So, when Stuyvesant, with his penchant for issuing autocratic proclamations, decreed a certain fast day not to van Slechtenhorst’s liking, the Commissary of Rensselaerwyck pounced upon it, rejecting it as an invasion of “the right and authority of the Lord Patroon.” When the governor went up the river to challenge his adversary he was met with open defiance.
It was Stuyvesant’s edict then that “no new ordinances affecting trade or commerce within the colony were to be made, unless with the assent of the provincial authorities.” Also, with regard to the company’s jealously guarded “precincts” about Fort Orange, no more buildings were to be erected at Beverwyck within range of the guns of the fortifications. Such encroachments on the company’s precincts rendered the fort insecure, the governor claimed. And further, he ordered, the wooden palisades of the fort were to be replaced with a stone wall, the stone to be quarried on an adjoining tract of land.

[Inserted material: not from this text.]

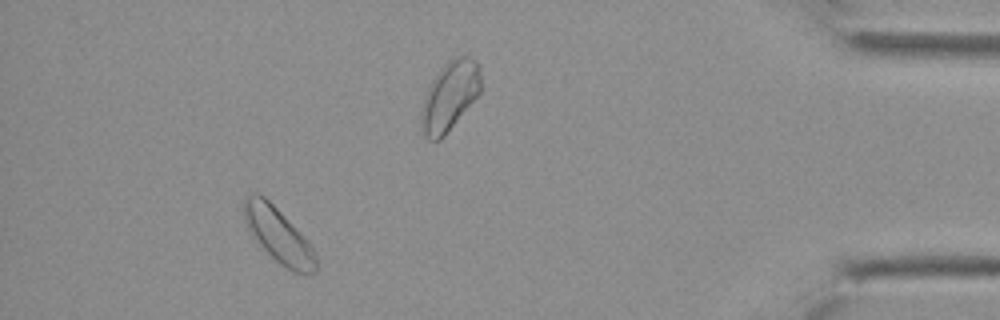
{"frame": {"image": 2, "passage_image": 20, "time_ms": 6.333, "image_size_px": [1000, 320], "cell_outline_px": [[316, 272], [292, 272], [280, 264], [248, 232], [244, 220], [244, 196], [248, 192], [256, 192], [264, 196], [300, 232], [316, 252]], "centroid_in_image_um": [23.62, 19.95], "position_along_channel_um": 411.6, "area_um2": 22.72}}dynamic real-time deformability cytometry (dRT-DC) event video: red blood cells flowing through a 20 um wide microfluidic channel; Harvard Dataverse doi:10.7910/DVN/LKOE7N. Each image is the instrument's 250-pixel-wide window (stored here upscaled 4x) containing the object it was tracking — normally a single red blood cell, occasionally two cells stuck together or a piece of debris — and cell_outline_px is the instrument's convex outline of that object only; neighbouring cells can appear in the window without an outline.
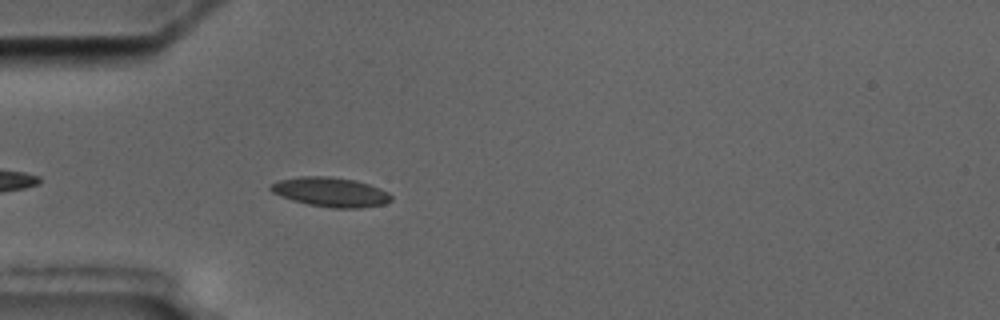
{"species": "common noctule bat (a hibernating species)", "species_latin": "Nyctalus noctula", "temperature_condition": "cold", "stored_images_in_passage": 5, "camera_frame_rate_fps": 3000, "um_per_image_px": 0.085, "animal": {"sex": "male", "body_mass_g": 17.5, "forearm_length_mm": 52.3}, "frame": {"image": 1, "passage_image": 5, "time_ms": 5.667, "image_size_px": [1000, 320], "cell_outline_px": [[392, 200], [384, 204], [360, 208], [332, 208], [308, 204], [292, 200], [280, 196], [272, 192], [268, 188], [272, 184], [280, 180], [300, 176], [328, 176], [356, 180], [380, 188], [388, 192], [392, 196]], "centroid_in_image_um": [28.11, 16.32], "position_along_channel_um": 56.9, "area_um2": 20.69}}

Van Slechtenhorst’s reply to all this was that he would build wherever he pleased because all the land around belonged to the patroon. He noted sarcastically that the patroon’s own trading house had once stood on the very border of the fort’s moat. No sooner had Stuyvesant departed than the wilful commissary went right ahead erecting houses, “even within pistol shot” of the palisades. Furthermore, he forbade the quarrying of stone for new walls to replace the palisades.
The feud, continuing unabated, was eventually referred to Holland where the States General sustained the Governor of New Netherland on every point. Although by this action the aspirations of the patroonship for independence were dashed beyond hope, van Slechtenhorst resisted stubbornly until 1652, when he was arrested and transported down to Manhattan. In the end also, the village of Beverwyck was officially declared free, to become a part of the “precincts” of Fort Orange.
Meanwhile, for Governor Stuyvesant, there was the more vital problem of the New Englanders who were hungrily gnawing away at Dutch fur trading territory.
XVI
The English Close Their Coastal Ranks
All during the trouble he was having with the patroon on the upper Hudson, Peter Stuyvesant was conducting a diplomatic holding action against the mounting pressure on his New England front. This was no easy task in the face of the darkening international situation abroad. After Charles I of England was beheaded in 1649, Cromwell’s jealousy of Dutch commerce had become threateningly obvious. War between the two nations was imminent. And Stuyvesant well knew that the “United Colonies of New England,” even without Cromwell’s soldiers, could overrun New Netherland with ease if they took concerted action. That possibility had been implicit in the founding purpose of their alliance in 1643.
It was a fact that defense against the Indians had motivated the New Englanders not much more than the animosity they nurtured against their Dutch neighbors, an animosity born of rivalry for the fur trade. After the alliance, English fur factors became even more aggressive. The men of New Haven, who were especially bitter about being cut off from the Indian trade, boldly encroached on Dutch preserves when they ascended the Housatonic valley and set up a trucking station on the Naugatuck River within sixty miles of Fort Orange. And traders from the upper Connecticut valley probed deeply into traditional Dutch territory in their efforts to tap the beaver stores of the Iroquois.
But, in the years immediately following the formation of the league, there was not enough unanimity of purpose among the New Englanders to attack the foreigners who were standing in the way of their expanding beaver traffic. For one thing, at that time, the dominant member of the confederation was not too directly affected by Dutch resistance. Massachusetts’ main inland fur traffic from Boston did not approach Dutch territory, and her chief fur merchant, Simon Willard of Concord, who spearheaded this traffic up the Merrimac River had yet to reach even Lake Winnepesaukee, itself far separated from New Netherland frontiers by natural boundaries.